Rita Coelho também é terapeuta da fala e trabalha com várias crianças com algumas perturbações, como por exemplo trissomia 21 ou autismo. A pandemia impediu ainda mais o progresso no desenvolvimento de muitas delas “Sentiu-se que alguns destes meninos depois de voltarem vinham com alguns receios, por exemplo em relação às máscaras. Eu tinha muitos meninos que nas primeiras sessões agarravam-me na máscara e a arrancavam; e outros que quando meti a viseira choravam”, conta Rita.

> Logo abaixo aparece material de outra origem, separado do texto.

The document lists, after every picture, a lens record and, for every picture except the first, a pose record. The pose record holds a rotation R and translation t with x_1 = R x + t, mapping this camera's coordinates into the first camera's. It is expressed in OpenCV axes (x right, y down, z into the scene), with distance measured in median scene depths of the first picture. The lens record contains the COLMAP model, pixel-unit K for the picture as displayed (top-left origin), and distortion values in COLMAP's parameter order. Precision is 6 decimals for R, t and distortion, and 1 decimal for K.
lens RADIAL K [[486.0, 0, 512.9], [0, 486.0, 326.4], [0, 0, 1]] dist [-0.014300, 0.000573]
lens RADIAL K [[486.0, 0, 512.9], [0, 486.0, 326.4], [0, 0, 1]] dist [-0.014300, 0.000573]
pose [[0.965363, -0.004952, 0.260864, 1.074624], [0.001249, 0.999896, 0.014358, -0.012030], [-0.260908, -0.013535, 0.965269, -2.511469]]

Rita Coelho - O outro lado da máscara
Rita Coelho – Terapeuta da Fala | © Record TV Europa

A máscara já não é obrigatória em escolas e creches, mas há sempre outras situações que podem atrasar o desenvolvimento das crianças.
Segundo Pedro Crisóstomo “o normal é as crianças começarem a falar a partir dos dois anos. Se nessa idade a criança ainda não disser nenhuma palavra, os pais devem procurar um terapeuta da fala. Às vezes, os progenitores dizem que as crianças são muito pequenas e que logo começam a falar. No entanto, quanto mais precoce for este processo de expressão, mais depressa a criança começa a desenvolver.”

Apesar das dificuldades que pode criar nas crianças, a máscara – ainda que o seu uso já não seja obrigatório em muitas situações e locais – continua a ser uma aliada no combate à covid-19. O seu uso tem desvantagens na aprendizagem da fala por parte dos mais novos, mas a verdade é que as crianças acabam por ter uma grande capacidade de adaptação, mesmo quando confrontadas com situações adversas.

Pais, educadores e terapeutas também estão mais alerta para que a vida destes meninos e meninas continue a ser um colorido mundo de felicidade, com todas as cores e cheio de sorrisos. E de preferência sem máscaras.